TASK DESCRIPTION:
Each line of the material must be repeated precisely, with the pictures left out.

DATASET EXTRACT:
┏━━
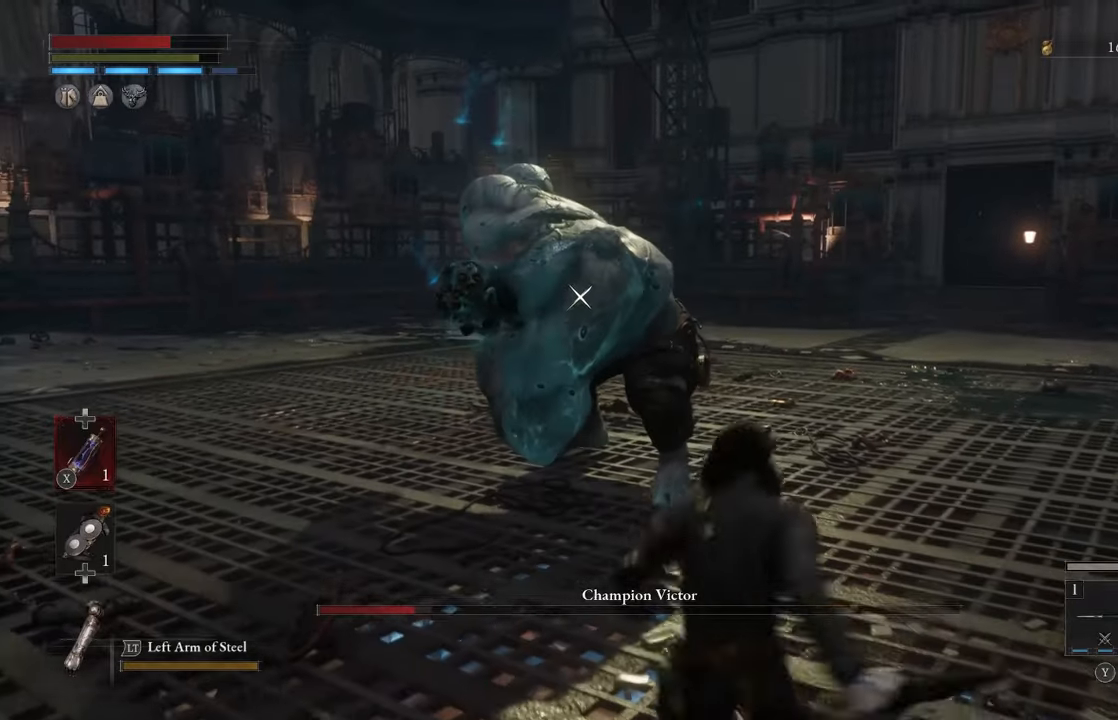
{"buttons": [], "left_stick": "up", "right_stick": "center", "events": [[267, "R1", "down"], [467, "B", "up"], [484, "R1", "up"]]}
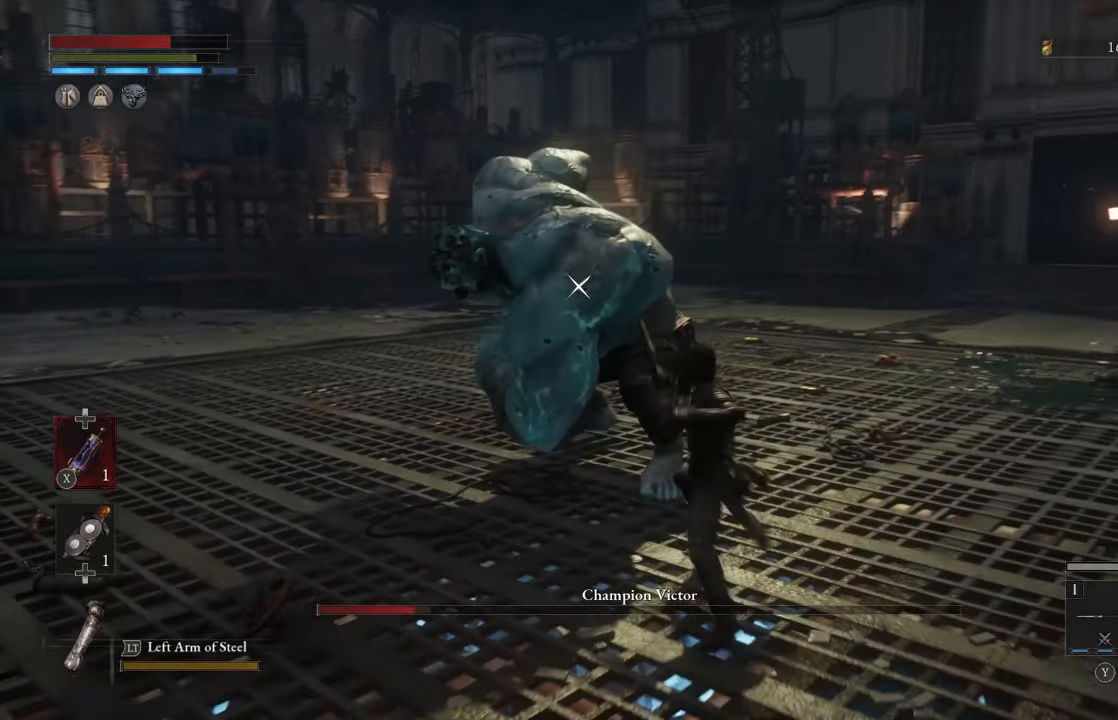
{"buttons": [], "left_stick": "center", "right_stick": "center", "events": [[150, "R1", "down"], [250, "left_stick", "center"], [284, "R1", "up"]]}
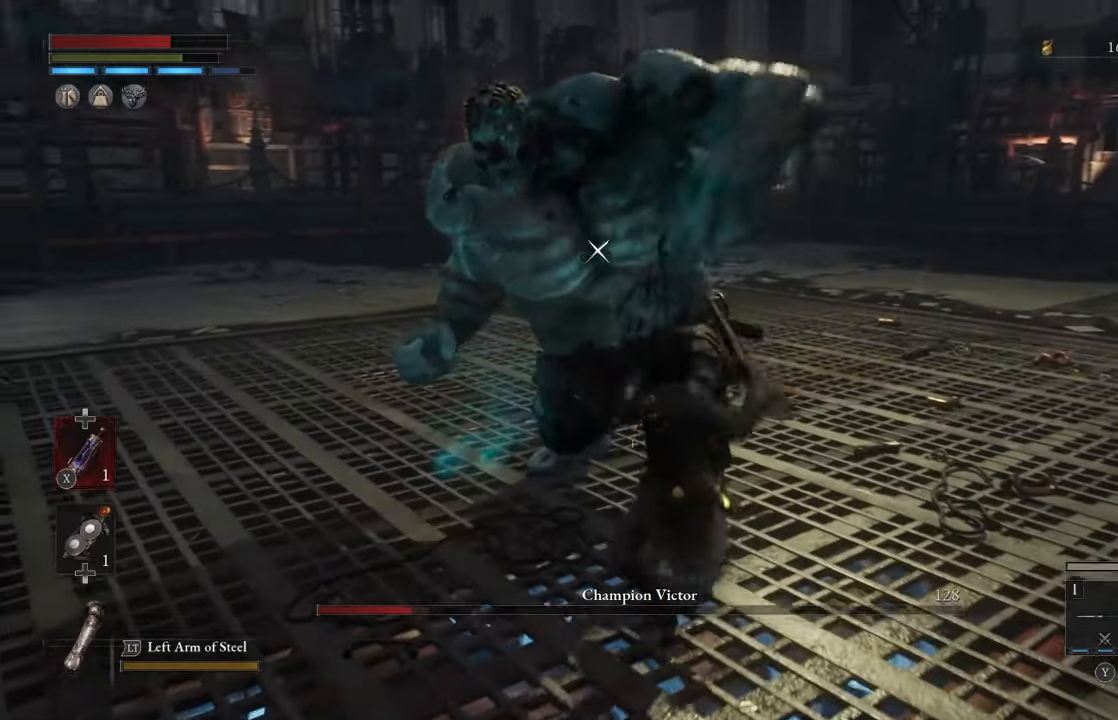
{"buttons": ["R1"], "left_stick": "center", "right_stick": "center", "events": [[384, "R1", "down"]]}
┗━━
SOLUTION FOR THIS EXERCISE:
{"buttons": [], "left_stick": "up", "right_stick": "center", "events": [[267, "R1", "down"], [467, "B", "up"], [484, "R1", "up"]]}
{"buttons": [], "left_stick": "center", "right_stick": "center", "events": [[150, "R1", "down"], [250, "left_stick", "center"], [284, "R1", "up"]]}
{"buttons": ["R1"], "left_stick": "center", "right_stick": "center", "events": [[384, "R1", "down"]]}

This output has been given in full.